## Görev koşulları
Aşağıdaki alacak davasına ilişkin Yargıtay kararının metnini, gösterilen son cümlenin ardından devam ettirin.

## Belge alıntısı
******

Yargıtay Kararı 9. Hukuk Dairesi 2023/11815 E. 2023/16370 K. 31.10.2023 T.

YARGITAY KARARI
DAİRE : 9. Hukuk Dairesi
ESAS NO : 2023/11815
KARAR NO : 2023/16370
KARAR TARİHİ : 31.10.2023

MAHKEMESİ :… Mahkemesi
SAYISI : 2018/526 E., 2023/151 K.
KARAR : Davanın kısmen kabulü
BİRLEŞEN DAVA MAHKEMESİ : … 3. … Mahkemesi
SAYISI : 2014/204 E., 2014/236 K.
BİRLEŞEN DAVA MAHKEMESİ : … 3. … Mahkemesi
SAYISI : 2019/185 E., 2019/278 K.

Taraflar arasında görülen alacak davasında verilen karar hakkında yapılan temyiz incelemesi sonucunda, Yargıtay (Kapatılan) 22. Hukuk Dairesince Mahkeme kararının bozulmasına karar verilmiştir.

Mahkemece bozmaya uyularak yeniden yapılan yargılama sonucunda; davanın kısmen kabulüne karar verilmiştir.

Mahkeme kararı davacı ve davalı vekilleri tarafından temyiz edilmekle; kesinlik, süre, temyiz şartı ve diğer usul eksiklikleri yönünden yapılan ön inceleme sonucunda, temyiz dilekçelerinin kabulüne karar verildi.

Davalı vekili tarafından temyize cevap dilekçesinde temyiz incelemesinin duruşmalı olarak yapılmasının istenilmesi üzerine, işin duruşmaya tâbi olduğu anlaşılmış ve duruşma için 31.10.2023 Salı günü tayin edilerek taraflara tebligat gönderilmiştir.
Duruşma günü davalı vekili Avukat … ile davacı vekili Avukat … geldiler.

******

## Kayıtlı satırlar
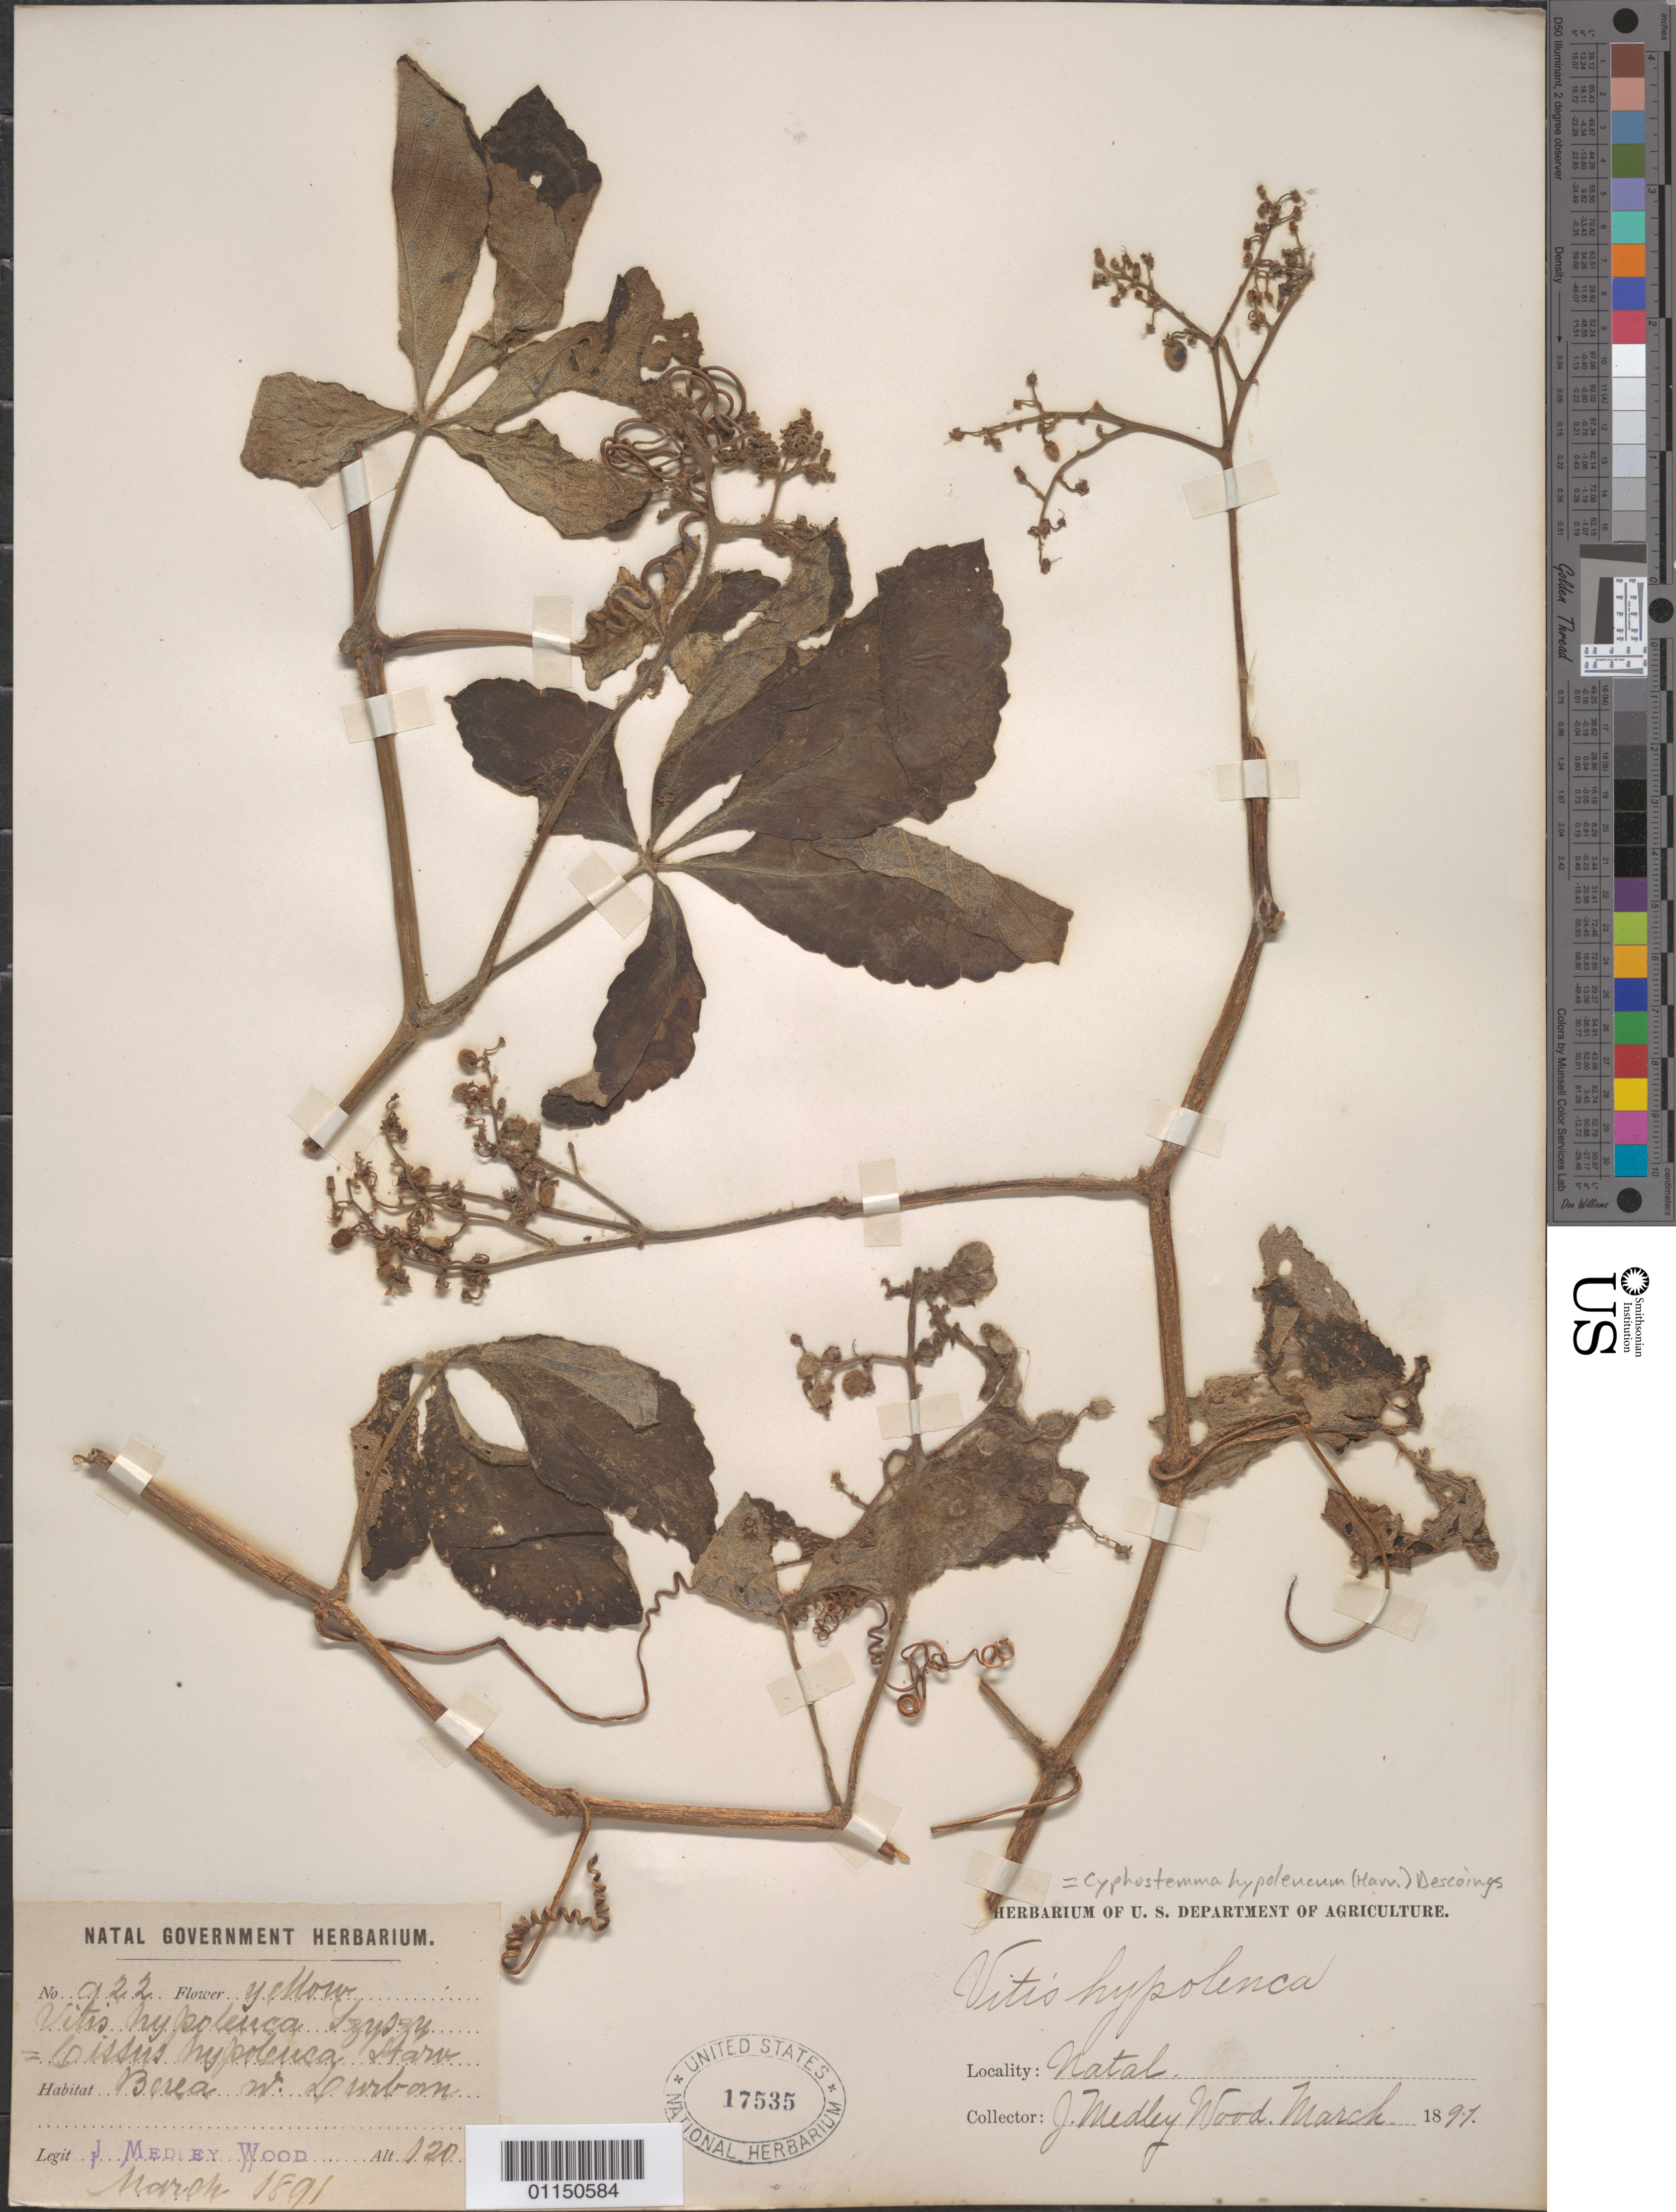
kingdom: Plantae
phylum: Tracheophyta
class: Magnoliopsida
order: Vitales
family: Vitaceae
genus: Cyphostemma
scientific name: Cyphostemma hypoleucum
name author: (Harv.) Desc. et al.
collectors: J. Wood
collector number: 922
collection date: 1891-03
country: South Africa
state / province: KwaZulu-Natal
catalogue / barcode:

******

## Alıştırma cevabı
Duruşmaya başlanarak hazır bulunan avukatların sözlü açıklamaları dinlendikten sonra duruşmaya son verildi.

Tetkik Hâkimi tarafından hazırlanan rapor dinlendikten sonra dosyadaki belgeler incelenip gereği düşünüldü:

I. DAVA
1.Davacı vekili asıl dava dilekçesinde; müvekkilinin, davalıya ait işyerinde 2008 yılından beri çalıştığını, davalıya ait fabrikanın üretim bölümünde üretim alanında yer alan ve sigara üretiminde kullanılan tütün ve sair malzemelerin taşınması, istiflenmesi, harmanlanması ve üretime sevki işinde forklift operatörü olarak doğrudan üretim süreci içinde çalıştığını, muvazaalı olarak alt işveren firma işçisi olarak gösterildiğini, bu nedenle diğer işçilerin yararlandığı haklardan yararlanamadığını, üretim alanında davalının diğer işçileriyle beraber çalıştığını, davalı Şirket işçilerinin daha yüksek ücret aldığını, diğer işçilerin yararlandığı hiçbir sosyal hak ve ayrıcalıklarından yararlanamadığını, işyerinde alt işveren işçilerine ayrımcılık yapıldığını ileri sürerek fazla çalışma ücreti, … bayram genel tatil ücreti, ücret alacağı farkı ve eşitlik ilkesine aykırılık tazminatı ile sosyal yardım alacaklarının davalıdan tahsiline karar verilmesini talep etmiştir.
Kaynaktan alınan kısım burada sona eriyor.